Because as the baby’s blood and muscle and sinew nourished a guiltless beast’s continued domination, we stood together in timeless solidarity with that mother elk who was now tasked with carrying on in spite of the extreme emotional burdens of the living.

And I just didn’t know how it was possible that she could avoid the temptation to give up.   Why doesn’t she just lay down and stop trying?

How do we all find the strength to survive this world?

Then 7 years passes.

And the question is not answered but asked, instead, over and over, during a million little deaths and an excess of losses, and I say “I can’t do this.  It’s too much” and mean it, and the edge is so close until hardship is the new normal and there was that night—that random nothing night–when Livy was still in danger and mom called to say I wasn’t a good daughter and I’m on the stairs in the dark and it just wasn’t possible to feel more alone and something happened in the deep inner knowing of the atoms I share with that mother elk (and the entire Universe) and somehow I knew that beauty and pain must coexist, and in fact we can’t have one without the other, because daddy left but came back, and Livy’s depression fuels social activism, and her self-inflicted scars are counterbalance to her limitless empathy, and I look at her, alive and wonderful with scars and pain, and I have joy—and it’s a miracle, with love enough for the whole world’s pain—that makes me weep in thanks for the misery that made it all possible, and for the pain that taught me how to let all the unimportant things fall away.  That emptied me out only to be refilled again, replaced with a boundless joy and happiness that wells up and bubbles forth simply from seeing her sitting next to me on the stupid fucking couch.

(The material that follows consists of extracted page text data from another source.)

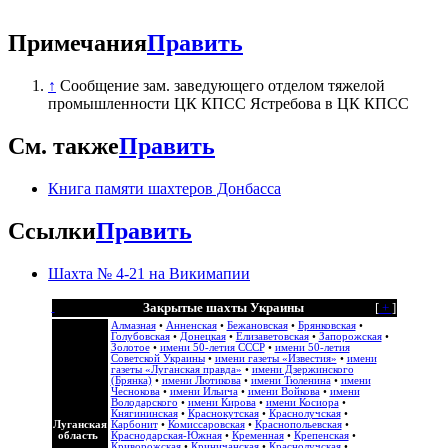
Примечания
Править
↑
Сообщение зам. заведующего отделом тяжелой
промышленности ЦК КПСС Ястребова в ЦК КПСС
См. также
Править
Книга памяти шахтеров Донбасса
Ссылки
Править
Шахта № 4-21 на Викимапии
Закрытые шахты Украины
[
+
]
Алмазная
•
Анненская
•
Бежановская
•
Брянковская
•
Голубовская
•
Донецкая
•
Елизаветовская
•
Запорожская
•
Золотое
•
имени 50-летия СССР
•
имени 50-летия
Советской Украины
•
имени газеты «Известия»
•
имени
газеты «Луганская правда»
•
имени Дзержинского
(Брянка)
•
имени Лютикова
•
имени Тюленина
•
имени
Чеснокова
•
имени Ильича
•
имени Войкова
•
имени
Володарского
•
имени Кирова
•
имени Косиора
•
Княгининская
•
Краснокутская
•
Краснолучская
•
Луганская
Карбонит
•
Комиссаровская
•
Краснопольевская
•
область
Краснодарская-Южная
•
Кременная
•
Крепенская
•
Криворожская
•
Криничанская
•
Краснолучская
•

And Time, standing still on one point, pivots and catches.  Like the earth with the sun; in a state of perfect be-ing and dynamic balance.  Wherein every second, Earth avoids annihilation by the Sun’s gravitational pull because of an equivalent counterforce, forever balancing and afloat, in a constant state of falling and missing.

And on that day in Yellowstone—Father’s Day 2008—with the grief and the bear and the mother and the baby, standing within earshot of strangers, and languages, and motor homes, and tripods, and park rangers directing traffic, and an art project of a world masquerading as a tree-filled meadow of green under our effortlessly-generous sun, Nature showed me the patience we all must have to feel that joy.

Because not every second will reveal the logic of hardship.   But Nature erases a lifetime of forgetting, anchoring us to Earth, as it eternally balances, falling into the sun but forever missing.